Improve authentication and autorization

[alik90]

Topics:

• how to secure the JWT strorage ( localstorage vs cookies security)
• token refresh time.
• securing indicator endpoints anonymous.
• JWT security best practices.

Please feel free to enhance the discussion with new topic and new ideas.

[git-ari]

So I think we should used OAuth2 with the scopes instead of groups. https://oauth.net/2/scope/ I also think that public endpoints should need tokens. According to Katrina there will be no users, no adding add seems unnecessary, she says there will only be two different roles with different permissions or scopes.
As I said in the PR the solution Dotun did, looks well, but to me a bit overengineered. I think it can be simpler without as many new libraries, also missing logging and Swagger annotations, the exceptions aren't done as we had agreed previously.
And finally Swagger isnt working for the other endpoints because of the missing token.

[dotun]

@git-ari, the auth implementation was standard Spring Security, that takes care of both authentication and authorization.
I'm not clear on why you think OAuth2 scopes would be a better solution in this case. As I understand it, OAuth2 serves use cases where you want to expose user info to third-party clients without exposing credentials to said clients e.g. Login with google, github, linkedin etc.

Even with "only two different roles", there needs to be a standard way to manage authentication and authorization; this is provided as seen here and here.

When you say "overengineered", what exactly do you mean. The only libraries included for auth was for token generation and validation. Is logging mandatory? I assumed the Logging interface was to be used when logging is required in the implementing class. The missing Swagger annotations were due to the time constraints.

Regarding exceptions, I did ask if there was a way to use an exception with different messages. For example, token validation throws several different exceptions. defining a custom exception for every possible exception seems a bit much. Could we refactor the GlobalExceptionHandler to make use of exception messages contained within the exceptions instead of the .properties file? That way, we have a more scaleable exception handling strategy.

Swagger is working fine on my local machine. It even picks up the new endpoints (albeit without proper formatting).

Of course, formatting can be worked on further.

[dotun]

Regarding the token refresh time, I assume the concern is that the angular client is unable to make requests after the token has expired.

If that it is the concern, there is a solution to extend the token expiry described here, that I propose we implement.

[git-ari]

@git-ari, the auth implementation was standard Spring Security, that takes care of both authentication and authorization.
I'm not clear on why you think OAuth2 scopes would be a better solution in this case. As I understand it, OAuth2 serves use cases where you want to expose user info to third-party clients without exposing credentials to said clients e.g. Login with google, github, linkedin etc.

I'm sorry, I noticed I made a mistake. I wanted to say that I believe public endpoints should NOT need tokens, or users. I have researched the subject a bit more, and it may not apply with us, you are right. I personally have worked in a company where they used OAuth2 for managing the "authorities" even within the application, but maybe that made more sense back then since they used microservices architecture. I personally liked it and I think we could use it still, that it wouldn't make the application worse, but I understand if we don't do it.

When you say "overengineered", what exactly do you mean. The only libraries included for auth was for token generation and validation. Is logging mandatory? I assumed the Logging interface was to be used when logging is required in the implementing class. The missing Swagger annotations were due to the time constraints.

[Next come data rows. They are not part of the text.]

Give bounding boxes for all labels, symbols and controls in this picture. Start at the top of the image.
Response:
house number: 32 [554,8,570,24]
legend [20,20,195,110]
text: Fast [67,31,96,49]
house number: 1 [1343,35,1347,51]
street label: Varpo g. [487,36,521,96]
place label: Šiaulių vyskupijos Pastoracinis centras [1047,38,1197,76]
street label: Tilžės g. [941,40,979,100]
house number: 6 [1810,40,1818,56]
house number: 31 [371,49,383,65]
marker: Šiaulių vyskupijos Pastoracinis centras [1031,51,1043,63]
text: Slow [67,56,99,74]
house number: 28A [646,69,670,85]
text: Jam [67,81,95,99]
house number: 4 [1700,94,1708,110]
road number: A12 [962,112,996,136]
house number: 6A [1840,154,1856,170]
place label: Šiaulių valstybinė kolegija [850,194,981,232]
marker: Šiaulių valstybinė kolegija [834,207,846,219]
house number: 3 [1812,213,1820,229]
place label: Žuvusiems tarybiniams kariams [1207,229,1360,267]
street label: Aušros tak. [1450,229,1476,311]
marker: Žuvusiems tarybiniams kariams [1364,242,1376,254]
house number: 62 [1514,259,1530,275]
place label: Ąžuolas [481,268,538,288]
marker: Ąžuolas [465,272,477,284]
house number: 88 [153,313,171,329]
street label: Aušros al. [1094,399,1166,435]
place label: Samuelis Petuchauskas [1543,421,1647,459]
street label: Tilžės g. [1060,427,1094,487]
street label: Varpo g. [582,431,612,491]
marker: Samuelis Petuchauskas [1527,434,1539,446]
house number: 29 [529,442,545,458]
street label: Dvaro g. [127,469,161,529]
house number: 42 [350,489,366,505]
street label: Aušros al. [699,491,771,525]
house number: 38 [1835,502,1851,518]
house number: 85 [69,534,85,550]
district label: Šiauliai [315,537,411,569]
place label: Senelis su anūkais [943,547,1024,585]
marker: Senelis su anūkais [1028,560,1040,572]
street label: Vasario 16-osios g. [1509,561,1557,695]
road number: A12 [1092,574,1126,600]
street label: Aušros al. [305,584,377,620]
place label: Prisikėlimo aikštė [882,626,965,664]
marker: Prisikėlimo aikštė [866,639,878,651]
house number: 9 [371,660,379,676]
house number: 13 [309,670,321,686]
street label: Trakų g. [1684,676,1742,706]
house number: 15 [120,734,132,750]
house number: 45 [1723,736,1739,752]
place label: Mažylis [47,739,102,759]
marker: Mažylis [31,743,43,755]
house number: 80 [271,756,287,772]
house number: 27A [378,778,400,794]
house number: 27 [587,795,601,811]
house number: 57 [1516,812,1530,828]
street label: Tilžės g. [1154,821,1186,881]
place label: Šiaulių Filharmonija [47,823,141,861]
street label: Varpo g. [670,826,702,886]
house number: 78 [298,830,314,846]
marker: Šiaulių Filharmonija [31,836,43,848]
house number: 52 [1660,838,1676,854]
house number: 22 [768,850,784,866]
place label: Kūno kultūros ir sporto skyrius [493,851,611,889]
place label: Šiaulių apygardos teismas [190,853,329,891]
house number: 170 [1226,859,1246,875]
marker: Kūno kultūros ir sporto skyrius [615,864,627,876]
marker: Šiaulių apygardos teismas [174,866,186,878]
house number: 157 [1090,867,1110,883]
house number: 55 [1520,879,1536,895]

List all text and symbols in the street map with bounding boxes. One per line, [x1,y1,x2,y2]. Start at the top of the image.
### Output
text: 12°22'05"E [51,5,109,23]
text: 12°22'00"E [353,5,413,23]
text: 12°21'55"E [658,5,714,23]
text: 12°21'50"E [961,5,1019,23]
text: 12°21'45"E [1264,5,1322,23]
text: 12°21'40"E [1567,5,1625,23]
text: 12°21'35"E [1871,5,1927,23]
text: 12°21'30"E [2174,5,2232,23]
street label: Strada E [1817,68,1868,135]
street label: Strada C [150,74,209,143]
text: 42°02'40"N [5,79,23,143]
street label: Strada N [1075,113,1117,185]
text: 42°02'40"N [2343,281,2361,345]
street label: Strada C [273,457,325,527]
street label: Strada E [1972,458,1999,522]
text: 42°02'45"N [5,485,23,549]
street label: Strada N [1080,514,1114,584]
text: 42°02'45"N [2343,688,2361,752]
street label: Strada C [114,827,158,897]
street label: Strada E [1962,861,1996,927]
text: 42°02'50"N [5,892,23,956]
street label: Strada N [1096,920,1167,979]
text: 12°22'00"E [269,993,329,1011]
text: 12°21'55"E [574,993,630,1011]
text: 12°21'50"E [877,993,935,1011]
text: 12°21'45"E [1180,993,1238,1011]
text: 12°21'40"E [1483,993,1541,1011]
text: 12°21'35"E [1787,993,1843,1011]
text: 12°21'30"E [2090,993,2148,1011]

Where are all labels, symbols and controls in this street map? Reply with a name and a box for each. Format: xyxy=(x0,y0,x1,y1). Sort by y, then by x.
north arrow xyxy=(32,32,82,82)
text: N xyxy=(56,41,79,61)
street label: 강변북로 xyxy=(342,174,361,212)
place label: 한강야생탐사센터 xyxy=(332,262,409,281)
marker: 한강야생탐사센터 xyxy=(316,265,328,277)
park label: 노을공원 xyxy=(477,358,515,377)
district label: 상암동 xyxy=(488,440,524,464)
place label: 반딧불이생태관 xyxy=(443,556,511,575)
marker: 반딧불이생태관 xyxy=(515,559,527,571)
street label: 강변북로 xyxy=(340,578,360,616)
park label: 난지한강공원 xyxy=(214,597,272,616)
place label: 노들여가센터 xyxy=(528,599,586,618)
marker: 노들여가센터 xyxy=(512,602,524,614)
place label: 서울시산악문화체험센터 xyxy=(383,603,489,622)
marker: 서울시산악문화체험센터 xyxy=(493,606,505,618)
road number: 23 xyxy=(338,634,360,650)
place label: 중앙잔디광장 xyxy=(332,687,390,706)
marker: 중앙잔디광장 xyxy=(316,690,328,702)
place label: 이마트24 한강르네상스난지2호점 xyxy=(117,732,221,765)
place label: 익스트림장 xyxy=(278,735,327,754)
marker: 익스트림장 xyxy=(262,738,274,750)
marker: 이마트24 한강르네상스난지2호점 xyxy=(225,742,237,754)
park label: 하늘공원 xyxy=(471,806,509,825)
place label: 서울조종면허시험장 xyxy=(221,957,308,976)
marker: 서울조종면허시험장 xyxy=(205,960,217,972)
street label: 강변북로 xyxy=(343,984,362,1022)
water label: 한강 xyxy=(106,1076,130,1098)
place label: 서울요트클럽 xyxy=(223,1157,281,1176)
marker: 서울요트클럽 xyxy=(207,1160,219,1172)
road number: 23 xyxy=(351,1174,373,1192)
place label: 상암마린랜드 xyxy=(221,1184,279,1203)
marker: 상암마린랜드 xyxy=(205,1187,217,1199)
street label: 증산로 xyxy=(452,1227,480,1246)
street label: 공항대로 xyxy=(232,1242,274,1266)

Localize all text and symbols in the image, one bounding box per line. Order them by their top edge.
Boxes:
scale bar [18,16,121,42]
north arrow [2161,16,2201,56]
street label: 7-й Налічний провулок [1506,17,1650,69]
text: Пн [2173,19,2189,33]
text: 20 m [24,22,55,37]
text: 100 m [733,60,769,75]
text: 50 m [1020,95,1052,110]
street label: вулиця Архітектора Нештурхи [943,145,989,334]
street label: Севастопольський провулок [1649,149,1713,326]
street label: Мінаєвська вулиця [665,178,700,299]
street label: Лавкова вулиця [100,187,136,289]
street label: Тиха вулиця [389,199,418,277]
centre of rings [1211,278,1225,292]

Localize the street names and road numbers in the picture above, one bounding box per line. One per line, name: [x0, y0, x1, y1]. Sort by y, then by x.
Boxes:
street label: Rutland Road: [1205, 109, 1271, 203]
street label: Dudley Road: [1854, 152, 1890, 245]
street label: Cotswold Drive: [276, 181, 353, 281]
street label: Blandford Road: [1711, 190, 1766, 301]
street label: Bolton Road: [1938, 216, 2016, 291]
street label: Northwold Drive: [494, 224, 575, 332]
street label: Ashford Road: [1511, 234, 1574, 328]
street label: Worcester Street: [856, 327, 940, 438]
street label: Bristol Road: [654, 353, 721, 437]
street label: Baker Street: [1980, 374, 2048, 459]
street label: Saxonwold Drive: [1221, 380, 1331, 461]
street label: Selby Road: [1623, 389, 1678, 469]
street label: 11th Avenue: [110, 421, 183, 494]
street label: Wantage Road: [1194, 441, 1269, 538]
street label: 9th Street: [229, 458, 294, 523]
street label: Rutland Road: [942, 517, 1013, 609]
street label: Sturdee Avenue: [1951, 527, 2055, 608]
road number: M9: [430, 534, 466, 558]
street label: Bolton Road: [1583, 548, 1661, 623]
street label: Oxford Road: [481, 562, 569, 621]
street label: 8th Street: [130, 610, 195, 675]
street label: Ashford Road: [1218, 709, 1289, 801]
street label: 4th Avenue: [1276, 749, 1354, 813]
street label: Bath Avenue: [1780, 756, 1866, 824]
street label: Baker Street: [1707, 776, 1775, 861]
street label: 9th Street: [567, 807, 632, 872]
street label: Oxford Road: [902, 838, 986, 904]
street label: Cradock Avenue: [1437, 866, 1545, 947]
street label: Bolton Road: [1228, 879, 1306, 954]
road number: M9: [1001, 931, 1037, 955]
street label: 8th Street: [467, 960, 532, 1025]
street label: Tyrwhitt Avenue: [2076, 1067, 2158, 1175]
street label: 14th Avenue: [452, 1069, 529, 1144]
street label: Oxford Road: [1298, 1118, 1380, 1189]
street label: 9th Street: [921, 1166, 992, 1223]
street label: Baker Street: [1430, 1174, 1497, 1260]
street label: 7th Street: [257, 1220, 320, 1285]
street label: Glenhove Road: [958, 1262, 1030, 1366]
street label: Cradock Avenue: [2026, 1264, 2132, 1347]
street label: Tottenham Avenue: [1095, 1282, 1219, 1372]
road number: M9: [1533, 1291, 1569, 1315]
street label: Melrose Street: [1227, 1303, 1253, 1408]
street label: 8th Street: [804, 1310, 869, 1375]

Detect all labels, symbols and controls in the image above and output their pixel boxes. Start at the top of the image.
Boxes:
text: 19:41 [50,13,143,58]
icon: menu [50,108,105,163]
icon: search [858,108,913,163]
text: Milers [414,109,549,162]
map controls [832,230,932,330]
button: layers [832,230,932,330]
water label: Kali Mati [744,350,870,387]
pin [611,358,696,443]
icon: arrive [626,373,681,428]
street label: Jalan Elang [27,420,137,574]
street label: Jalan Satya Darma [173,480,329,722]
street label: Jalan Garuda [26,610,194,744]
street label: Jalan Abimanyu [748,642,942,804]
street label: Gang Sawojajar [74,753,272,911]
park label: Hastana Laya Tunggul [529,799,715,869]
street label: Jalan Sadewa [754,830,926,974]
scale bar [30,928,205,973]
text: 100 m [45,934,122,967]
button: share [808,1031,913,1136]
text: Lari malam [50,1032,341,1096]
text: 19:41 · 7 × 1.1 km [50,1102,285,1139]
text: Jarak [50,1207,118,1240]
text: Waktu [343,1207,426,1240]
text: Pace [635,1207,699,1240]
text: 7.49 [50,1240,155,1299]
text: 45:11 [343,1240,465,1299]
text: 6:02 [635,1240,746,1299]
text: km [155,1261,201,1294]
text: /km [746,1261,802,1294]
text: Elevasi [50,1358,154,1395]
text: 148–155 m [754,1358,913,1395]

I mean for example all the auditing information, and like, we probably will only have three users, and two groups. So in my understanding of the requirements a user should only have one group, but a group can have multiple users, that way we don't need GROUP_MEMBERS and the authorizations I also don't think we need that, we only have two Roles, we can just check to which group the user belongs to removing the table GROUP_AUTHORITIES. We don't have a standard authentication requirements, no need to make to follow normal procedures and made it more complicated, following KISS pattern.
Logging should be mandatory as documentation both for the API as the code. When there are issues in the production environment we can only keep track of what happened by the logs, it helps detecting the issues and solve them as well as debugging, since you can set what you want to log for each Logging Level.

Regarding exceptions, I did ask if there was a way to use an exception with different messages. For example, token validation throws several different exceptions. defining a custom exception for every possible exception seems a bit much. Could we refactor the GlobalExceptionHandler to make use of exception messages contained within the exceptions instead of the .properties file? That way, we have a more scaleable exception handling strategy.

I believe its not up to us to define the messages that are presented on the front end. There should be different exceptions for different problems so that when we throw the exception back to the frontend it can look at its code and react differently to each. The message is there in the event someone just uses the API and it provides some extra information on what the problem was. In the way that it is implemented you can still define the message as you did but I think its not something that should be used often.

Swagger is working fine on my local machine. It even picks up the new endpoints (albeit without proper formatting).

You can use the endpoints for the autentication, but you cant use the others because there is no space to put the token. If its configured correctly you can use it with the token.